The money was tight, which usually isn't that bad; but 2004 was, as I said, a very good year in more ways than one, but yes, monetarily. So, you feel the pinch coming off a good year. That doesn't bother me much, but it drives the hub absolutely NUTS. I grew up with my father owning his own businesses. Yes, it was feast or famine, that was completely natural for us. You learn to take both with stride. But watching all the natural disasters was tough. Having moved to Nashville in the summer of 2001 from DC, it was heartwrenching to watch from afar the destruction of 9/11. I grew up about a mile from the Pentagon; my hub's family all in the NYC area. I was guilt ridden for a long time not being there to help. It was really a strange feeling. I was truly missing my homebase. So when the hurricanes continued to pound the Gulf Coast, which we frequent each summer, I knew I had to help this time. I volunteered at the local shelter that opened up and housed over 100 evacuees. I felt good. I was giving back and making a difference. Good for me, but still very bad for all the people who had to endure the wrath of those hurricanes.

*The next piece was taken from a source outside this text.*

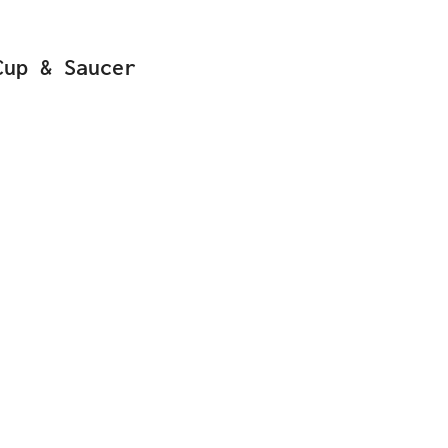
Cup & Saucer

Well, as far as my bleeding heart goes, I suppose you can say it's a bleeding heart to a fault. Let me explain. Mid-way through the year, I opened my house to a childhood friend with Bipolar Disorder. She lived with us for over 2 months with her adult son. No episodes. I felt I was helping her escape her horrible home life. We took her on vacation to the Gulf with us. No episodes. It was as if we were sisters. We had known each other since we were two. So, when she became manic, I continued my support. I was helping her with her medication, taking her to her new found doctors, keeping her calm with our quite boring family life here in "little Nashvul." She was doing ok, until one night she flipped and pulled a hunting knife on me and my son which ended in me having to call 911. True friend (idiot) that I am, I didn't tell where she was, who she was and I didn't want to press charges. Since she has yet to fess up to her doing any wrong doing, I still fear that one day she may return. Perhaps it's time to get that alarm system in tip-top shape, eh? Anyway, 2005--BAD.

I will continue in 2006 to be a bleeding heart, I guess. (Could that be the primal instinct for women?)